By: Vanessa McElwrath, CFP®, CPA, Wealth Management Advisor
It’s that time of year again- the days are getting slightly shorter, our remaining 100-degree days are numbered, and the increased traffic congestion in Austin has signaled that it is “back to school” time. Indeed, many of my friends, colleagues, and clients are preoccupied with school supplies, meet the teacher nights, and first day of school outfits. And even though my own son is only 6 months old, I still get a little emotional just thinking about how he will be starting school in just a few short years. But before you (or I) get carried away with the excitement in the air, now is actually a great time to do some homework and give some careful thought and consideration to a college savings plan.

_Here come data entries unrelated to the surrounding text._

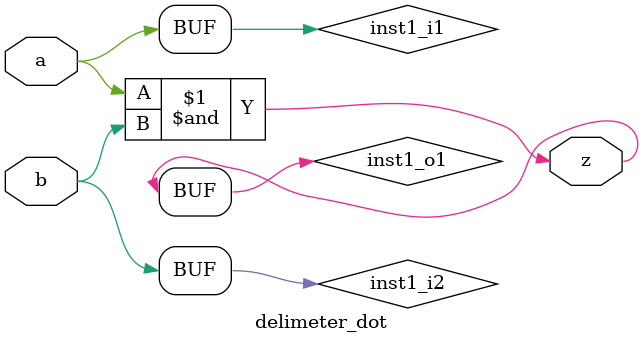
<source format=v>

module delimeter_dot (
  input a,
  input b,
  output z) ; 
  
wire  inst1_i1;
wire  inst1_i2;
wire  inst1_o1;
 
  assign  inst1_o1 = inst1_i1 & inst1_i2 ;
assign inst1_i1 = a;
assign inst1_i2 = b;
assign z = inst1_o1;
 
endmodule

</source>
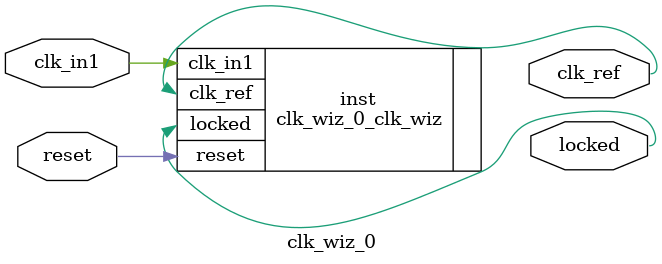
<source format=v>


`timescale 1ps/1ps

(* CORE_GENERATION_INFO = "clk_wiz_0,clk_wiz_v6_0_3_0_0,{component_name=clk_wiz_0,use_phase_alignment=true,use_min_o_jitter=false,use_max_i_jitter=false,use_dyn_phase_shift=false,use_inclk_switchover=false,use_dyn_reconfig=false,enable_axi=0,feedback_source=FDBK_AUTO,PRIMITIVE=MMCM,num_out_clk=1,clkin1_period=10.000,clkin2_period=10.000,use_power_down=false,use_reset=true,use_locked=true,use_inclk_stopped=false,feedback_type=SINGLE,CLOCK_MGR_TYPE=NA,manual_override=false}" *)

module clk_wiz_0 
 (
  // Clock out ports
  output        clk_ref,
  // Status and control signals
  input         reset,
  output        locked,
 // Clock in ports
  input         clk_in1
 );

  clk_wiz_0_clk_wiz inst
  (
  // Clock out ports  
  .clk_ref(clk_ref),
  // Status and control signals               
  .reset(reset), 
  .locked(locked),
 // Clock in ports
  .clk_in1(clk_in1)
  );

endmodule

</source>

College savings becomes much more manageable when you create a roadmap and plan ahead so I wanted to share a few tips to get you started:
- Parents should plan to start saving early and often. Starting early means having to save less in the long run because savings will grow from earnings- the magic of compounding! It’s also never too early to engage grandparents to help. For instance, instead of buying mountains of toys for birthdays and holidays that our kids are just going to get bored with and outgrow, wouldn’t it be great if they considered a contribution to the college fund instead?
- Open a 529 College Savings Account. There are a lot of savings vehicles out there, but the most popular is the 529 College Savings Plan. These plans are typically sponsored by individual states and provide significant tax benefits and flexibility. For instance, you gift money to these plans and as long as your child uses the money for “qualified education purposes,” the earnings are tax free. And regardless of which plan you invest in, your child can use that money to attend college anywhere in the country. Also, the funds are not “use it or lose it.” If there is money is left over, you can transfer between family members.
- Engage your children in the planning. Don’t leave your kids in the dark on the details of their college accounts. When they are young, you can get in the habit of reading the monthly statements together and help them track the growth in the account balance over time. When they get a bit older and mature, it’s actually very helpful to have honest conversations with your children. Set expectations on how much college you are willing to fund and if they will need to contribute- either by working to cover some expenses, taking out loans, or applying for scholarships. It’s also a good idea to help them conduct a cost benefit analysis by taking into consideration their degree/major, public or private university, and income earnings potential post college.
- Don’t put college savings above retirement savings. I know it’s tempting- we always want the best for our kids. That said, sacrificing yourself financially for the sake of writing your children a blank check for education isn’t generous—it’s actually selfish. It would be much less expensive for a young adult to pay off a reasonable college loan than to bail out his or her parents who’ve run out of money in retirement and have health care bills piling up.
Planning for college can be complex and downright intimidating. Let’s not forget the sticker shock of what room, board, and tuition costs are these days and what they are expected to be in the future. The good news is that a successful outcome depends on two actions: 1) identifying your goals and 2) putting a plan in place to meet them. Just by thinking through these aspects of your plan, you’ve already taken the most important step forward.